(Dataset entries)
╭──

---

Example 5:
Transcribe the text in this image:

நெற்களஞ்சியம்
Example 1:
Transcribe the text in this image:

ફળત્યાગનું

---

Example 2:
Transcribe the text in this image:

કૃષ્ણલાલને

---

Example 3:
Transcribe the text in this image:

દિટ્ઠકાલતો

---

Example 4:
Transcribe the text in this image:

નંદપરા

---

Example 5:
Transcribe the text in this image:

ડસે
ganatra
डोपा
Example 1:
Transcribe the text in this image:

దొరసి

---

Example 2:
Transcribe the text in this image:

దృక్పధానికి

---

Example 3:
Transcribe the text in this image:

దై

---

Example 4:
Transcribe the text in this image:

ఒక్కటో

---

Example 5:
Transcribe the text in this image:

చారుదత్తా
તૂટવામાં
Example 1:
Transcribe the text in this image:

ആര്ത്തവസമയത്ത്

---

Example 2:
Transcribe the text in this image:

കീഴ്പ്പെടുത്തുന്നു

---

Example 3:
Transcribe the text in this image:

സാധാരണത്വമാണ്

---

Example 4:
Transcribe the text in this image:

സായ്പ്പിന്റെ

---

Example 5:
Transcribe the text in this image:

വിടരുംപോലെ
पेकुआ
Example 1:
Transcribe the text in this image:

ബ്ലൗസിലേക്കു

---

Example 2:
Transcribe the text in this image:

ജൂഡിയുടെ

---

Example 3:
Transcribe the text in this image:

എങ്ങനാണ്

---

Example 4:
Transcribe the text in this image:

╰──

_Aim of the exercise_.
Every record listed above needs to be written out again exactly.

_The answer_.
---

Example 5:
Transcribe the text in this image:

நெற்களஞ்சியம்
Example 1:
Transcribe the text in this image:

ફળત્યાગનું

---

Example 2:
Transcribe the text in this image:

કૃષ્ણલાલને

---

Example 3:
Transcribe the text in this image:

દિટ્ઠકાલતો

---

Example 4:
Transcribe the text in this image:

નંદપરા

---

Example 5:
Transcribe the text in this image:

ડસે
ganatra
डोपा
Example 1:
Transcribe the text in this image:

దొరసి

---

Example 2:
Transcribe the text in this image:

దృక్పధానికి

---

Example 3:
Transcribe the text in this image:

దై

---

Example 4:
Transcribe the text in this image:

ఒక్కటో

---

Example 5:
Transcribe the text in this image:

చారుదత్తా
તૂટવામાં
Example 1:
Transcribe the text in this image:

ആര്ത്തവസമയത്ത്

---

Example 2:
Transcribe the text in this image:

കീഴ്പ്പെടുത്തുന്നു

---

Example 3:
Transcribe the text in this image:

സാധാരണത്വമാണ്

---

Example 4:
Transcribe the text in this image:

സായ്പ്പിന്റെ

---

Example 5:
Transcribe the text in this image:

വിടരുംപോലെ
पेकुआ
Example 1:
Transcribe the text in this image:

ബ്ലൗസിലേക്കു

---

Example 2:
Transcribe the text in this image:

ജൂഡിയുടെ

---

Example 3:
Transcribe the text in this image:

എങ്ങനാണ്

---

Example 4:
Transcribe the text in this image:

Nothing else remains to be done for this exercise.